One drawback of the prior art approach is that a manual re-coding process 15 must be performed by the designers to translate the simulation library 11 into the test library 12. For instance, simulation models of memories must be completely re-written into ATPG models. Significant “simulation-only” functionality must be identified and removed, while other “ATPG-only” functionality may need to be added. The manual re-coding process 15 is complicated and requires a high level of skill and knowledge in both behavioral modeling and ATPG modeling. Certain complex designs, such as content addressable memory (CAM), may be too overwhelming for manual re-coding process 15.
Another drawback of the prior art approach is that human error may be introduced in the manual re-coding process 15. Thus, an equivalence verification process 14 for verifying functional equivalence between the simulation models and the manually re-coded ATPG models is needed. Simulation models of the simulation library 11, however, can be simulated only by a behavioral HDL simulator (e.g., Verilog simulator), whereas the ATPG models in the test library 12 can be simulated only by ATPG tools. Therefore, the equivalence verification process 14 is a very complicated task.

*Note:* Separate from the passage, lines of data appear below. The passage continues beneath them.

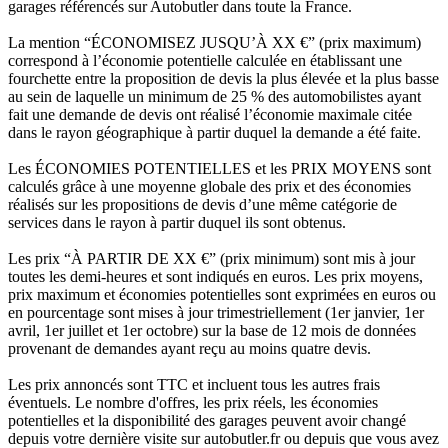
garages référencés sur Autobutler dans toute la France.
La mention “ÉCONOMISEZ JUSQU’À XX €” (prix maximum)
correspond à l’économie potentielle calculée en établissant une
fourchette entre la proposition de devis la plus élevée et la plus basse
au sein de laquelle un minimum de 25 % des automobilistes ayant
fait une demande de devis ont réalisé l’économie maximale citée
dans le rayon géographique à partir duquel la demande a été faite.
Les ÉCONOMIES POTENTIELLES et les PRIX MOYENS sont
calculés grâce à une moyenne globale des prix et des économies
réalisés sur les propositions de devis d’une même catégorie de
services dans le rayon à partir duquel ils sont obtenus.
Les prix “À PARTIR DE XX €” (prix minimum) sont mis à jour
toutes les demi-heures et sont indiqués en euros. Les prix moyens,
prix maximum et économies potentielles sont exprimées en euros ou
en pourcentage sont mises à jour trimestriellement (1er janvier, 1er
avril, 1er juillet et 1er octobre) sur la base de 12 mois de données
provenant de demandes ayant reçu au moins quatre devis.
Les prix annoncés sont TTC et incluent tous les autres frais
éventuels. Le nombre d'offres, les prix réels, les économies
potentielles et la disponibilité des garages peuvent avoir changé
depuis votre dernière visite sur autobutler.fr ou depuis que vous avez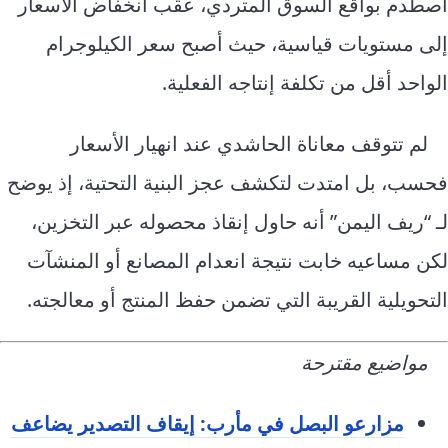
اصطدم بواقع السوق المتردي، عقب انخفاض الأسعار
إلى مستويات قياسية، حيث أصبح سعر الكيلوجرام
الواحد أقل من تكلفة إنتاجه الفعلية.
لم تتوقف معاناة الحاشدي عند انهيار الأسعار
فحسب، بل امتدت لتكشف عجز البنية التحتية، إذ يوضح
لـ “ريف اليمن” أنه حاول إنقاذ محصوله عبر التخزين،
لكن مساعيه خابت نتيجة انعدام المصانع أو المنشآت
التحويلية القريبة التي تضمن حفظ المنتج أو معالجته.
مواضيع مقترحة
مزارعو البصل في مأرب: إيقاف التصدير يضاعف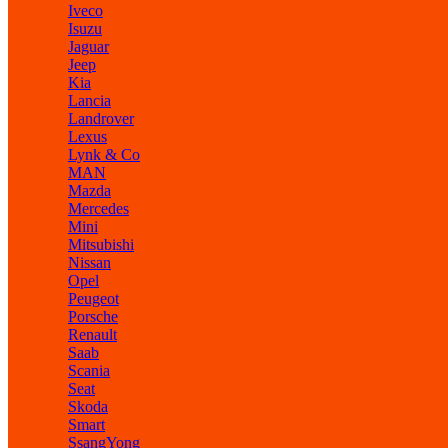
Iveco
Isuzu
Jaguar
Jeep
Kia
Lancia
Landrover
Lexus
Lynk & Co
MAN
Mazda
Mercedes
Mini
Mitsubishi
Nissan
Opel
Peugeot
Porsche
Renault
Saab
Scania
Seat
Skoda
Smart
SsangYong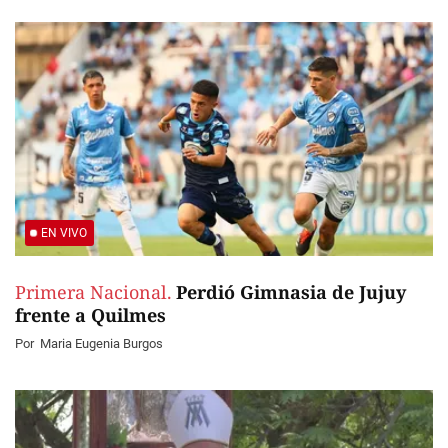
EN VIVO
Primera Nacional.
Perdió Gimnasia de Jujuy
frente a Quilmes
Por
Maria Eugenia Burgos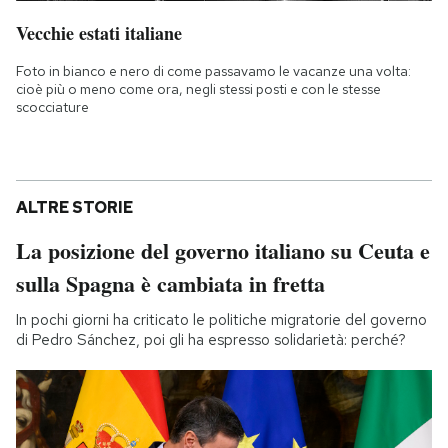
Vecchie estati italiane
Foto in bianco e nero di come passavamo le vacanze una volta:
cioè più o meno come ora, negli stessi posti e con le stesse
scocciature
ALTRE STORIE
La posizione del governo italiano su Ceuta e
sulla Spagna è cambiata in fretta
In pochi giorni ha criticato le politiche migratorie del governo
di Pedro Sánchez, poi gli ha espresso solidarietà: perché?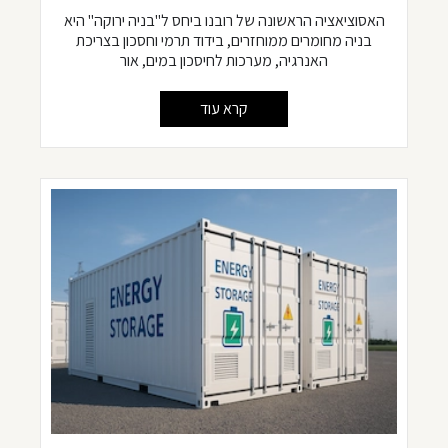
האסוציאציה הראשונה של רובנו ביחס ל"בניה ירוקה" היא
בניה מחומרים ממוחזרים, בידוד תרמי וחסכון בצריכת
האנרגיה, מערכות לחיסכון במים, אור
קרא עוד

Yet another drawback of the prior art approach is that, from a user's perspective, ATPG models are very different from behavioral models. Therefore, ATPG reports 20 generated by ATPG tools 19 may be unfamiliar to the users used to model 11. This makes the process of debugging ATPG models even more difficult.
Therefore, what is needed is a method and system for converting simulation models of memories into ATPG models without requiring a significant amount of re-coding. What is yet further needed is a method and system for minimizing verification between the simulation models and the ATPG models. What is yet further needed is a method and system for facilitating users in debugging errors of the ATPG models. In view of the above needs, the present invention provides a system and method for automatically generating ATPG models for memories from behavioral descriptions. These and other advantages of the present invention not specifically mentioned above will become clear within discussions of the present invention presented herein.